Sunday 9 October 2016

Happenings (From the bad comes good)


It's how it has been. Whenever I find myself defeated in life, I read pages from my old diaries. No matter how much pain is buried in there...I read them. Even through the toughest days, there were good days. Like some beams of light in a ditch. Few, but that little light became so much more valuable because of the vast darkness that had surrounded me.

It's the broken pieces that make me. The broken pieces are the experiences of the things that had been before it was completely destroyed. I pick up the broken pieces and use them to complete the big picture...my life. Because I know I needed something more...something more to make this life meaningful. And these broken pieces became my something more.

As I read my old diaries I gather strength from the past. I did it then, I can it now. I can move on from the people that held me down.

Throughout my whole life I've experienced a lot of toxic friendships. Whether those friendships lasted a few weeks or years, it nearly always left me thinking whether it was my fault that we aren't friends today. But in time I learnt the truth about these things, some things happen to us for a reason. Not to break us down and slowly kill us, but to make us mature and to teach us valuable life lessons.

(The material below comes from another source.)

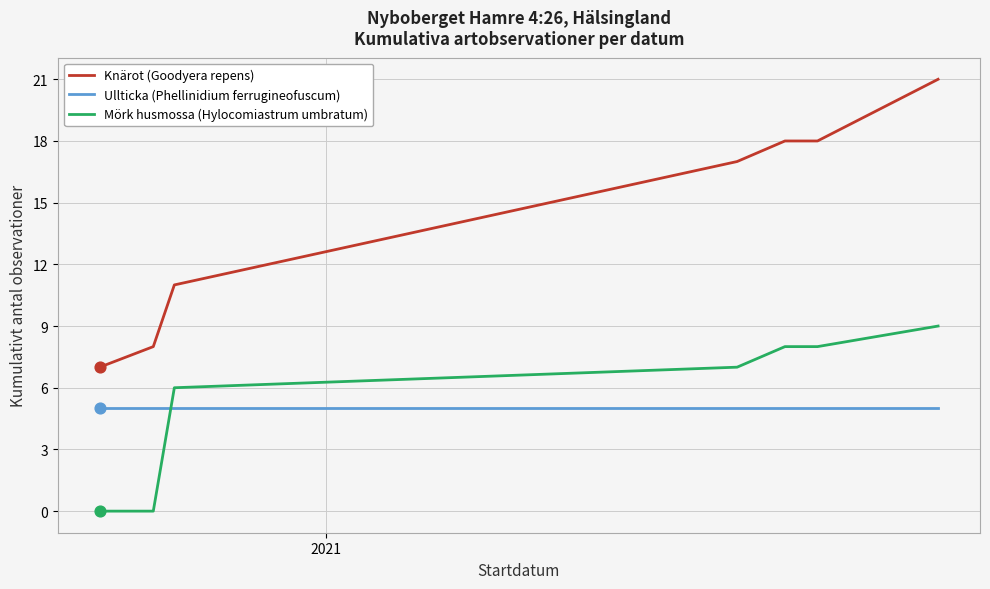

Which series has the largest total across all categories?

Knärot (Goodyera repens)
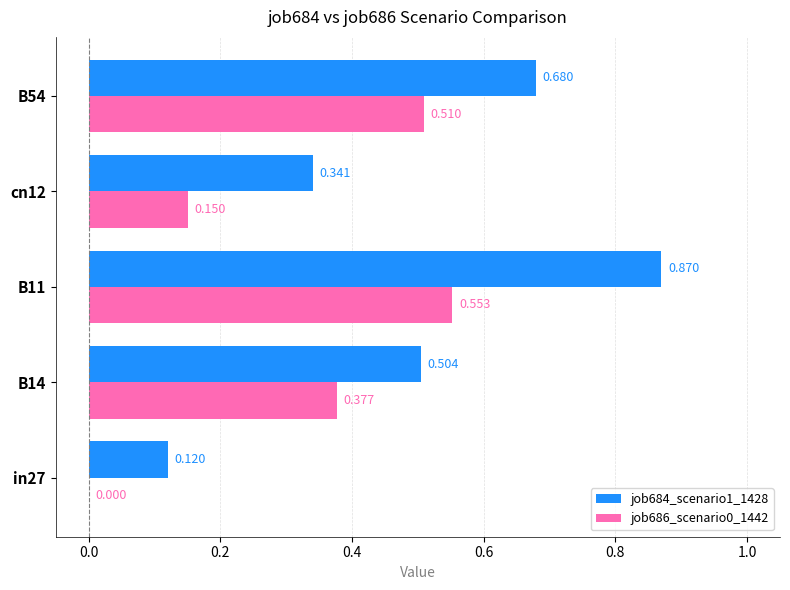

What are all the series names shown in the legend?

job684_scenario1_1428, job686_scenario0_1442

Many people have left my life so far. And it used to hurt me for a long time that I couldn't make them stay in my life. But now I realize it wasn't because of my fault or theirs. It because that's how life is sometimes. We'll never know of the better that's gonna come if we keep holding on to the past "ok". We have much more waiting for us in the future.

And this reminds me of the time when I began again from a toxic friendship. The damage made me believe that whoever I come across is gonna treat me the same way. But guess what? There are better people who'll treat you better than they (your toxic friend) never tried to.

You can try this for yourself, when you're hung up over something that happened, don't look only at the problem but look at the bigger picture. This hurt that they have caused you is going to heal eventually and make you a better person, stronger and wiser.